Parsl

Overview

 Parsl  is a parallel scripting library with a powerful feature referred to as the pilot job model — it can be used to run many calculations in a single Slurm allocation. For instance, if you requested 10 nodes in a single Slurm allocation, you could run 10 simultaneous one-node VASP jobs.
To install parsl, run pip install parsl.

Local Parallelization

Consider the following toy example. Normally, you would expect this calculation to take a total of 10 seconds since there are two sequential 5-second add functions being called. We will pretend that the add function is a surrogate for some compute-heavy task (e.g. a DFT calculation).
import time

def add(a, b):
time.sleep(5)
return a + b

def workflow(a, b):
output1 = add(a, b)
output2 = add(a, b)
return output1 + output2

result = workflow(1, 2)
print(result)
With Parsl, the above code could be run in only 5 seconds by parallelizing the work over two CPU cores. This is achieved by decorating the compute task with the @python_app decorator.
First, load the default Parsl configuration in an IPython console or Jupyter Notebook.
import parsl

parsl.load()
Then, in the same session run the modified code block:
import time
from parsl import python_app

@python_app
def add(a, b):
time.sleep(5)
return a + b

def workflow(a, b):
output1 = add(a, b)
output2 = add(a, b)
return output1.result() + output2.result()

result = workflow(1, 2)
print(result)
The code will now finish in 5 seconds instead of 10. Note that add(a, b) now returns a Future object rather than the actual result. To fetch the result, one must call .result() on the Future — but note that this "blocks" the execution and Python will wait until the value is returned before continuing, so be careful where you call it.

Slurm Parallelization

Now we will extend the above example to one where the compute tasks wrapped by @python_app are run in a Slurm job rather than on the login node.
First, we must load a new configuration in an IPython console or Jupyter Notebook. The example below works on Tiger, and only the variables before the Config() call need to be modified. In this example, we are running each @python_app function on 1 CPU core on 1 node that has 112 CPU cores. We will start out by requesting 0 Slurm allocations and will have at most 1 Slurm active allocation at a time. The walltime will be set for 10 minutes.
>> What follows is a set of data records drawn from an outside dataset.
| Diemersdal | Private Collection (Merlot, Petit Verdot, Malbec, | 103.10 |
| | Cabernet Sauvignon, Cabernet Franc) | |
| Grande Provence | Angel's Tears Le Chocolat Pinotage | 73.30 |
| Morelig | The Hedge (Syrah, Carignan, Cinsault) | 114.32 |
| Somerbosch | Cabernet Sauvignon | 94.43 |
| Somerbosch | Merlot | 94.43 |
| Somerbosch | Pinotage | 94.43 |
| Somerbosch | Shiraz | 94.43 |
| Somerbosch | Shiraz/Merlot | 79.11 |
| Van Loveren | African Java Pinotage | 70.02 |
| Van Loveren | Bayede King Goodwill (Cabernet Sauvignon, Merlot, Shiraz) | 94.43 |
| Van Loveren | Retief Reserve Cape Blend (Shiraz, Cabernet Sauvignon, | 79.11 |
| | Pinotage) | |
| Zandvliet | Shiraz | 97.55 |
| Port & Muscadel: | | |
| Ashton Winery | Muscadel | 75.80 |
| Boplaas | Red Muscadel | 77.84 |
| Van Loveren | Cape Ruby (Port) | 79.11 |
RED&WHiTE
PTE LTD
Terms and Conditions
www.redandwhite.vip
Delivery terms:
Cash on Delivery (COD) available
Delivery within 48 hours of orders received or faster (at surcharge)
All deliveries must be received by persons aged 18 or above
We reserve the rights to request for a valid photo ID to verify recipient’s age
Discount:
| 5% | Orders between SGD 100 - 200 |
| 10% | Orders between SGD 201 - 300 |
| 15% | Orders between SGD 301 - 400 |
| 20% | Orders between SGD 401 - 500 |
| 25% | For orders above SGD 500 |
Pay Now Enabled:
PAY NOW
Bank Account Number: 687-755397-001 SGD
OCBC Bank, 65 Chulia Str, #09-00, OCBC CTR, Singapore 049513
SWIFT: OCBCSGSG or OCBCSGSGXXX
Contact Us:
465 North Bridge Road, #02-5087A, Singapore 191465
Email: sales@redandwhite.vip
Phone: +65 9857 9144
If you're running on another machine like Della, you will likely need to change the cores_per_node and remove the account keyword arguments.
import parsl
from parsl.config import Config
from parsl.dataflow.dependency_resolvers import DEEP_DEPENDENCY_RESOLVER
from parsl.executors import HighThroughputExecutor
from parsl.launchers import SrunLauncher
from parsl.providers import SlurmProvider

cores_per_job = 1
cores_per_node = 112
nodes_per_allocation = 1
min_allocations = 0
max_allocations = 1
walltime = "00:10:00"

config = Config(
dependency_resolver=DEEP_DEPENDENCY_RESOLVER,
strategy="htex_auto_scale",
executors=[
HighThroughputExecutor(
label="cms_htex",
max_workers_per_node=cores_per_node,
cores_per_worker=cores_per_job,
provider=SlurmProvider(
account="rosengroup",
worker_init="source ~/.bashrc && module load anaconda3/2024.10 && conda activate cms",
walltime=walltime,
nodes_per_block=nodes_per_allocation,
init_blocks=0,
min_blocks=min_allocations,
max_blocks=max_allocations,
launcher=SrunLauncher(),
cmd_timeout=60,
),
)
],
initialize_logging=False,
)

parsl.load(config)
Now we once again run our workflow in the same session as the loaded Parsl configuration. You will see a single Slurm allocation be queued up, and once it runs, it will finish in 5 seconds instead of 10 seconds.
from parsl import python_app

@python_app
def add(a, b):
import time

time.sleep(5)
return a + b

def workflow(a, b):
output1 = add(a, b)
output2 = add(a, b)
return output1.result() + output2.result()

result = workflow(1, 2)
print(result)
In practice, the @python_app-decorated function is typically something very compute-intensive (e.g. a DFT calculation). The power of Parsl in this scenario is you can request a single "wide" Slurm allocation of many nodes and run numerous jobs within that larger allocation, continually pulling in new work as @python_app-decorated functions are called. Parsl will also automatically track task dependencies, so if you were to pass output1 into add(output1, 2), Parsl would know not to run this add() task until the task producing output1 is finished.